Following are actions organizations can take to better prepare for the next vulnerability.
- Maintain a playbook. A playbook is a formalized set of policies and procedures outlining the steps that should be taken during a security incident. It serves as a guide to personnel to minimize delays and errors during incident response. Organizations that maintain a playbook with steps to address open-source, zero-day vulnerabilities like Log4Shell benefit from this proactive measure. Premade procedures can save time and help the organization respond efficiently.

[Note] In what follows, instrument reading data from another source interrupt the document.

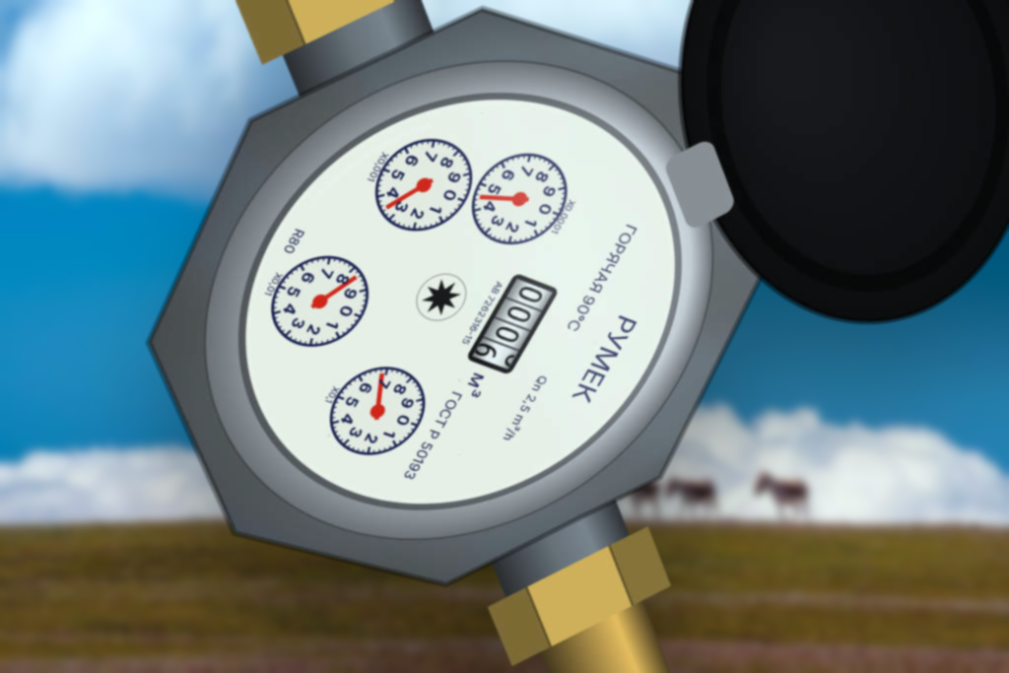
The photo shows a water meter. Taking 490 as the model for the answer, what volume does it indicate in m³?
5.6834
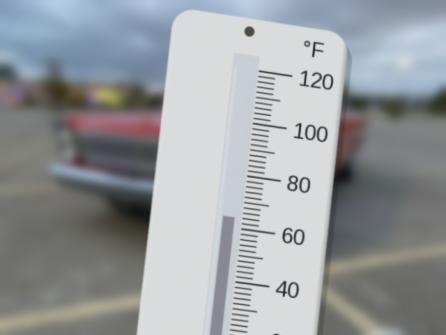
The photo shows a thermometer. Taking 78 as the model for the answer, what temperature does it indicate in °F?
64
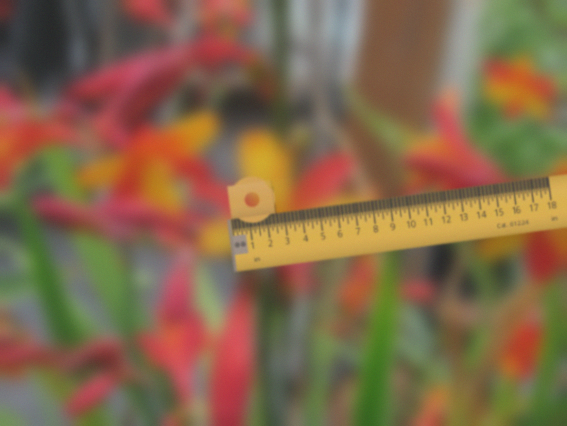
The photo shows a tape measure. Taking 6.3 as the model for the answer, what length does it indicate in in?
2.5
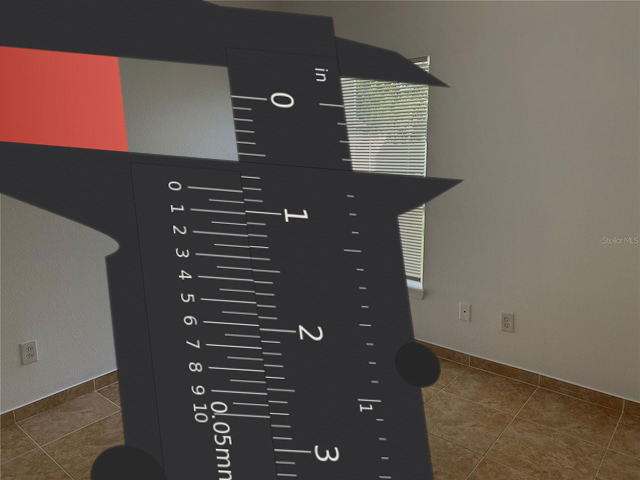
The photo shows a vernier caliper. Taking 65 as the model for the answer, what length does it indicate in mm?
8.3
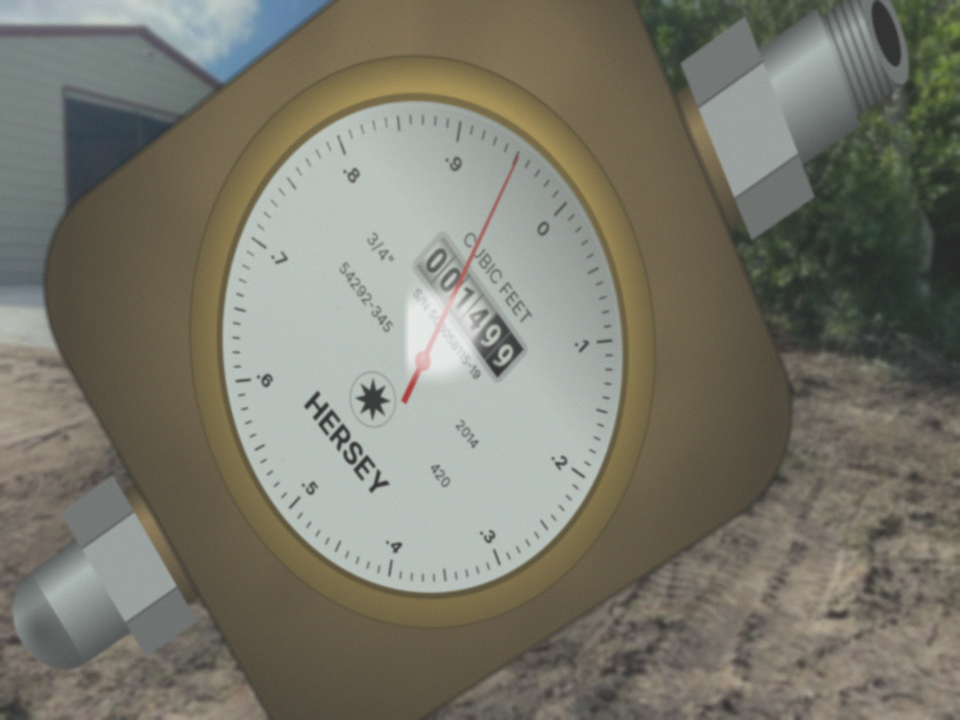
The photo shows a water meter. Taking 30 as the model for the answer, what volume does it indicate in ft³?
1498.95
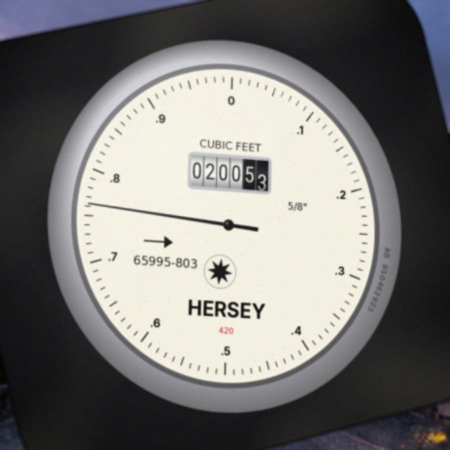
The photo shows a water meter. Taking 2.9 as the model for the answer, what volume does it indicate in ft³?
20052.76
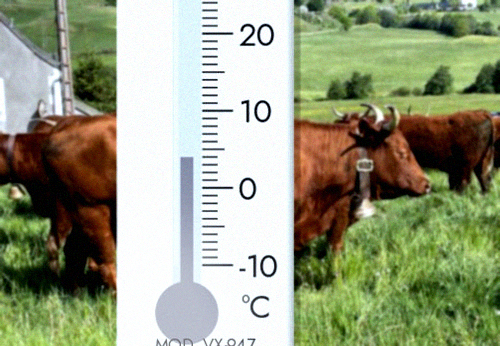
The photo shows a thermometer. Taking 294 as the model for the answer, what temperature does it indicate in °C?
4
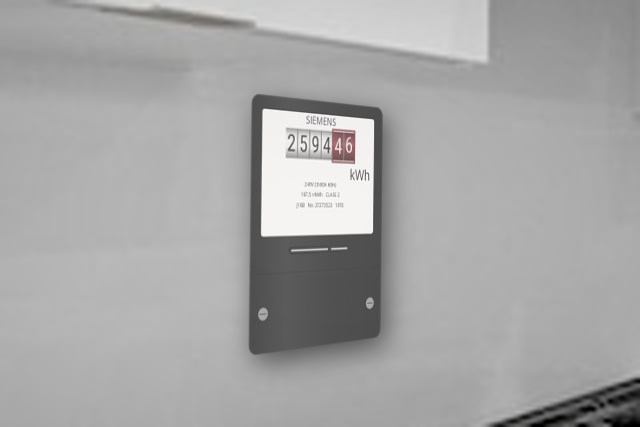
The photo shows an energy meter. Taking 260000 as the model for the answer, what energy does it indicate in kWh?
2594.46
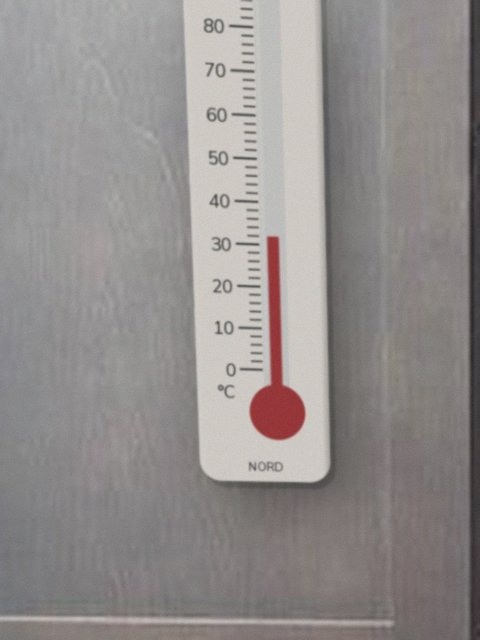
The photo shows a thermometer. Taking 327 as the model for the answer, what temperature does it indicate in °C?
32
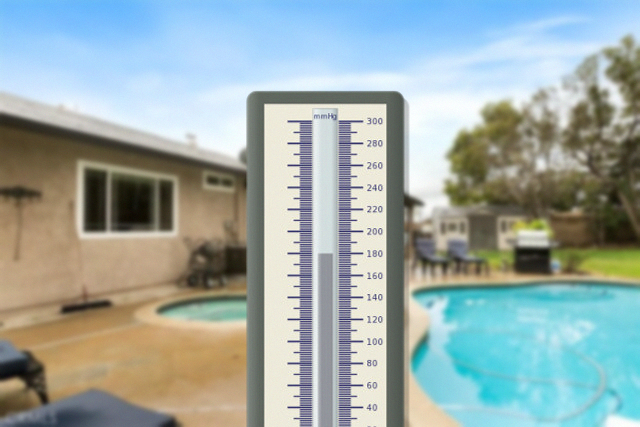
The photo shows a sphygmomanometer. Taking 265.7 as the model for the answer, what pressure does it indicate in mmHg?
180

- Document internal infrastructure. Organizations should establish up-to-date documentation of all internal systems and services provided. Such documentation should be comprehensive and detailed, while helping to condense the internal systems into a digestible form. When responding to zero-day vulnerabilities, this documentation can be used to prioritize which systems require attention and identify which assets are at risk. In addition, baseline metrics can be used as indicators of compromise for monitored systems.
- Implement a diverse suite of scanners. IT teams should have procedures in place to continually update and maintain various scanners for every major organizational system. Vulnerability scanners are imperative to system security, and consistent repository updates are necessary to keep the scanners as effective as possible. In addition, organizations should use various types of software composition analysis (SCA) tools. The Log4j library has various fingerprints that traditional vulnerability scans overlook. However, SCA tools can parse through applications’ source code and find references to the library. In addition, system behavior monitors can reveal a compromised system by identifying distinct patterns in a system’s operation.

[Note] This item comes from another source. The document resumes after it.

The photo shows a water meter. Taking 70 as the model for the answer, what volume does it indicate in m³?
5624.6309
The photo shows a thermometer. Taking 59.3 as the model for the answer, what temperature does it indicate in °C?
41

- Establish emergency patching processes. All IT teams should have a documented emergency patching process in place. An emergency patching process is a set of standard procedures that facilitate the patching process for sudden high-impact vulnerabilities discovered by an organization. Standard patching procedures optimize for scope, time, and cost. However, the Log4Shell vulnerability demonstrated that standard patching procedures are not always an adequate response to vulnerabilities. An emergency patching process is an important tool, which can circumvent the usual obstacles that delay the patching process such as cost and availability.

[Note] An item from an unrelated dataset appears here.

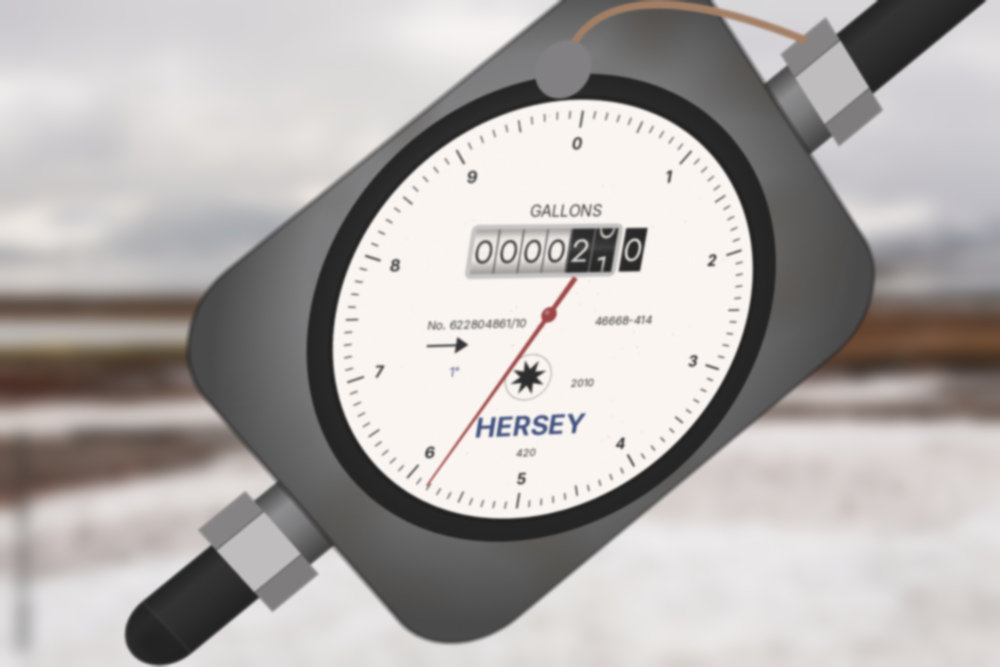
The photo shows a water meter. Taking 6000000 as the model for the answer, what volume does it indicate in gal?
205.8
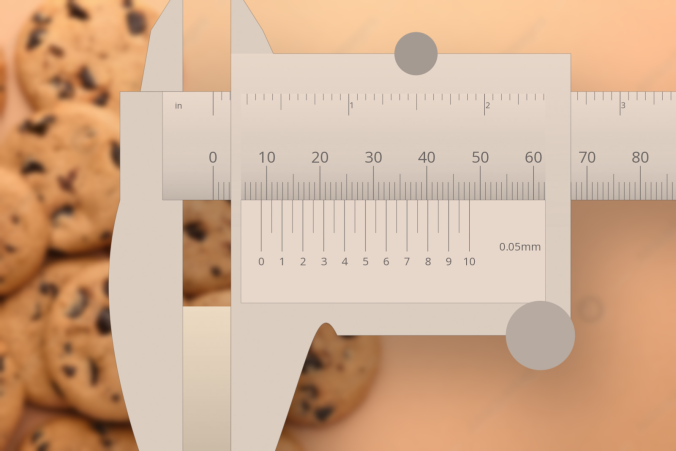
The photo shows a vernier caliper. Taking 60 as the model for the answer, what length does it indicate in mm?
9.0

- Maintain a list of third parties with use cases. Organizations should maintain an updated third-party inventory list, including services provided, data processed, and third-party contact information. They should also maintain emergency third-party escalation procedures, including prioritization criteria and custom outreach templates. Lastly, organizations should inform nonresponsive and uncooperative third parties of contractual requirements for inquiries and emergency third-party offboarding procedures. In extreme cases, organizations can temporarily remove remote access privileges or end service agreements with such third parties indefinitely.
Preparing for next time
Most organizations have begun or completed the remediation process for the Log4Shell vulnerability. However, remediation is not always enough. Arguably, it’s just as important to internalize and apply lessons learned about the vulnerability’s impact and the factors that made it so difficult to address.